Toddalia asiatica (L.) Lam. grows from flatlands to mountains at an altitude of 2000 meters. It is more common in secondary forests of shrubs and small trees, and climbs on other trees. It is also common in limestone mountains.

Toddalia asiatica (L.) Lam. is a tropical and subtropical woody vine, which likes dampness, avoids high temperature and cold, and has high requirements for temperature. Toddalia asiatica (L.) Lam. has well-developed root system, deep tap root, wide lateral root, strong water storage capacity, good soil fixation effect, low requirement on soil, and it can grow tenaciously in poor ridge soil. Toddalia asiatica (L.) Lam. is resistant to drought and barrenness, and has strong adaptability. It can grow normally on sandy loam, shallow and barren mountainsides or mountaintops, but it grows better on acid red loam with deep soil layers. Toddalia asiatica (L.) Lam. likes shade and humidity, but is also more drought-tolerant. It grows well in shrub forests. Toddalia asiatica (L.) Lam. is not too sensitive to temperature, but the plants cannot survive if the temperature is too low. The annual average temperature needs to reach about 20°C to meet the needs of its growth and development. Warmth helps the development of branches and leaves, and adult trees can withstand high temperatures of 46°C. The annual rainfall is required to be around 1500 mm, and the altitude is required to be around 1000 meters.

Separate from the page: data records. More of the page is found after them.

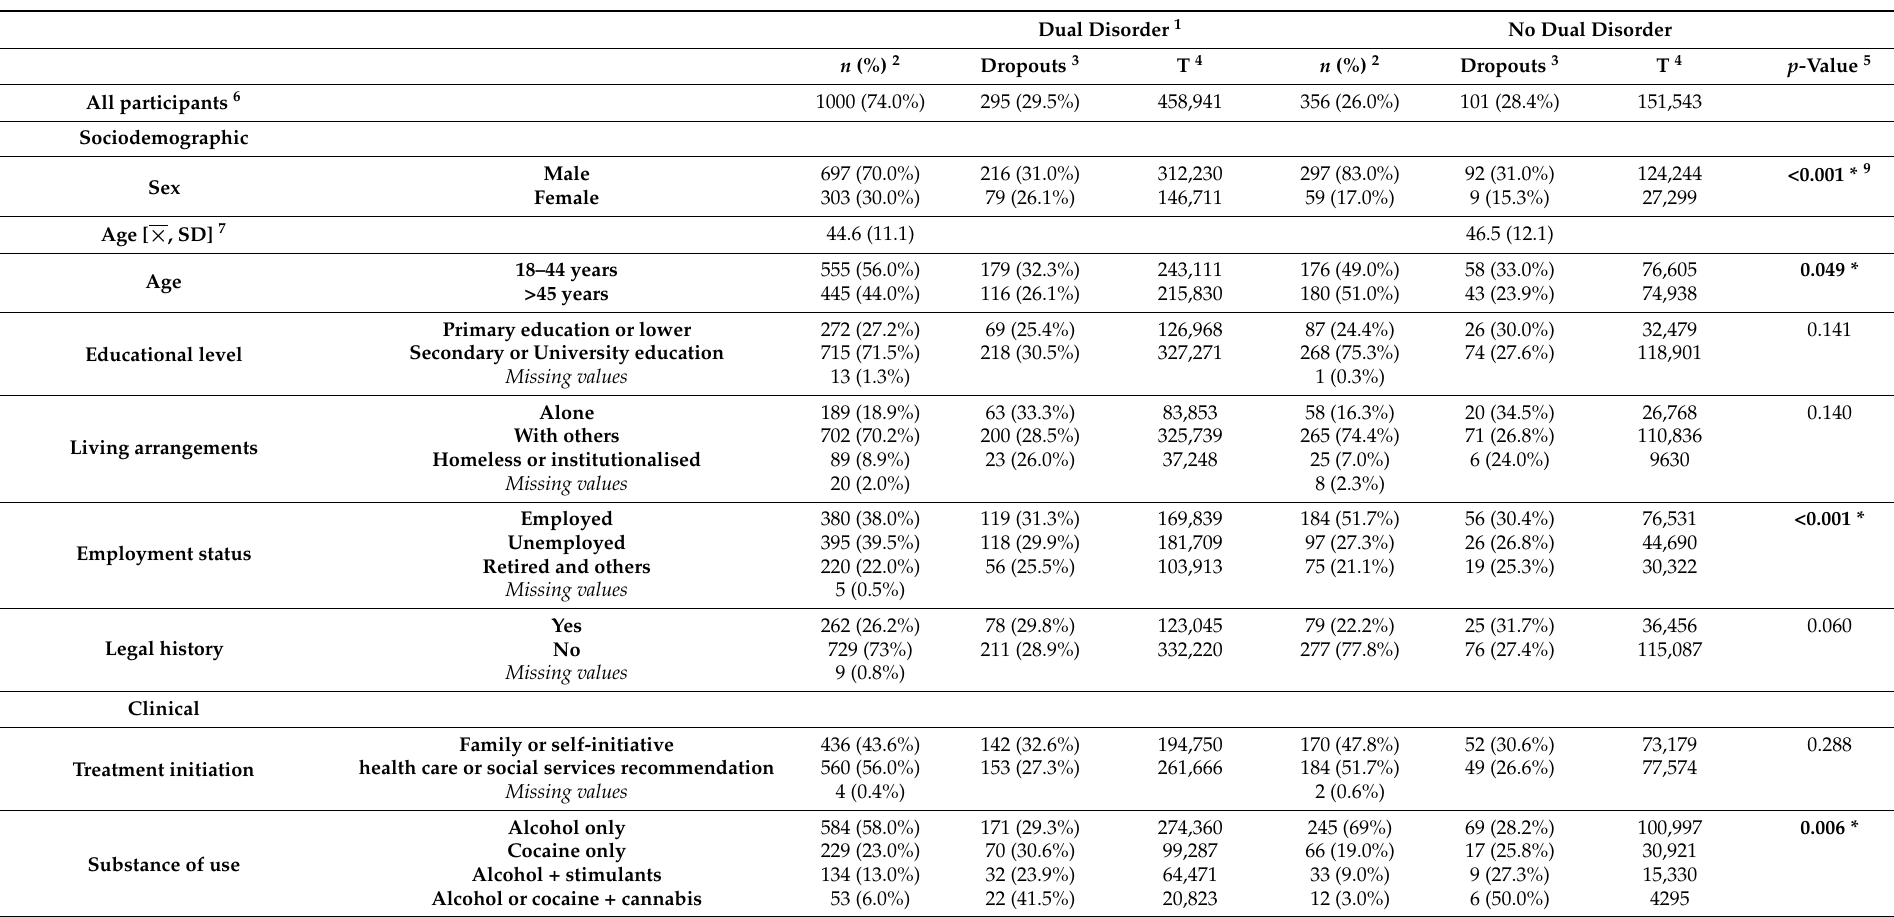
Table 1. Sociodemographic, clinical and treatment retention characteristics of a cohort of individuals with alcohol or cocaine use disorder ( n = 1356) by DDSI-IV result. Outpatient drug dependence care centres in Barcelona, January 2015–February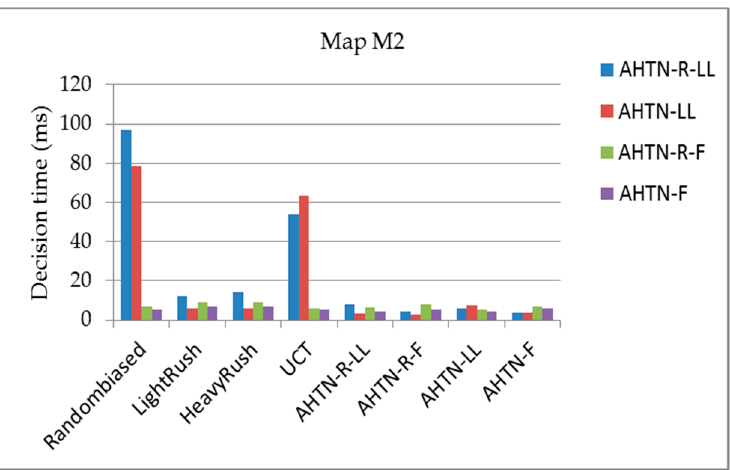
Figure 11. The average decision times of AHTN-R and AHTN with the two types of HTNs obtained over 100 games against each of the 8 algorithms, where the CPU time is 100 ms for map M2 (12 × 12 tiles). The playout time is 100 cycles.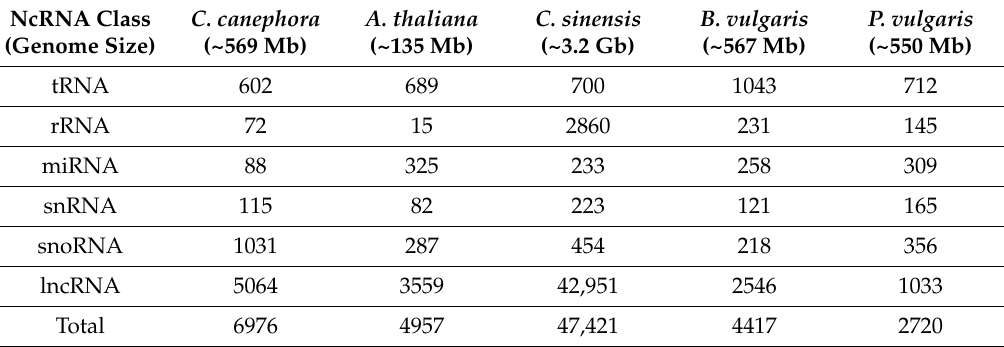
Table 1. Comparative analysis of C. canephora genome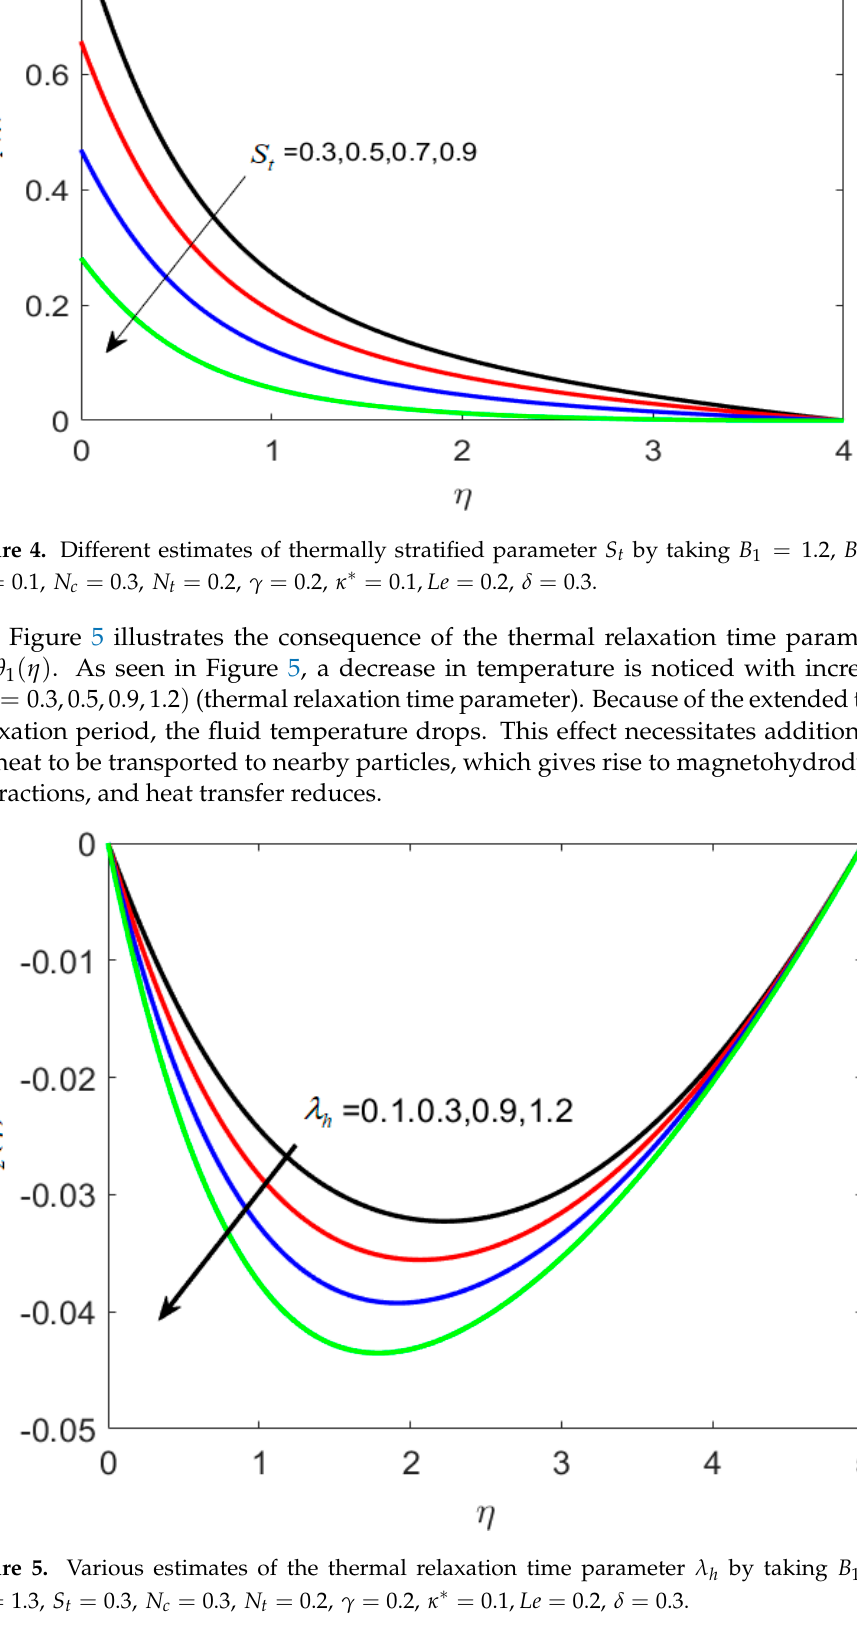
Figure 5. Various estimates of the thermal relaxation time parameter λ h by taking B 1 = 1.2, B 2 = 1.3, S t = 0.3, N c = 0.3, N t = 0.2, γ = 0.2, κ ∗ = 0.1, Le = 0.2, δ =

Toddalia asiatica (L.) Lam. distribution range

World distribution: East Africa, Southeast Asia, Africa, South Asia Subcontinent, Himalaya, Southeast Asia, South Asia, Tropical Asia, Subtropical Asia, Malaysia, India, Ceylon, Philippines, etc.

Distribution in China: the area to the south of the southern slope of the Qinling Mountains is limited to Xixiang County, Shaanxi Province in the north, Hainan in the south, Taiwan in the southeast, and southeast Tibet in the southwest. The distribution area can be divided into three categories: dry heat distribution area represented by Yunnan, relatively humid area represented by Guizhou and Guangxi, and humid area represented by South Fujian.

Toddalia asiatica (L.) Lam. Main value

1. Economic value

The ripe fruit tastes sweet, but the peel contains spicy ingredients. The root bark is light sulfur yellow, and soon becomes light brown when exposed to the air after peeling. The cross section of stems, branches and roots is yellow to brown. The wood is solid, the pith is small, the tube hole is medium large, and the wood rays are thin and dense. In Guilin, China, pipes made from its stems and branches are sold.

2. Medical value

The whole plant is used as a herb, and its roots are often used. It tastes bitter and numb. It is warm in nature, has small poison, promotes blood circulation and dissipates blood stasis, dispels wind and dampness, and relieves swelling and pain. It can cure cold, stomachache, intercostal neuralgia, rheumatic bone pain, traumatic injury, hemoptysis, etc.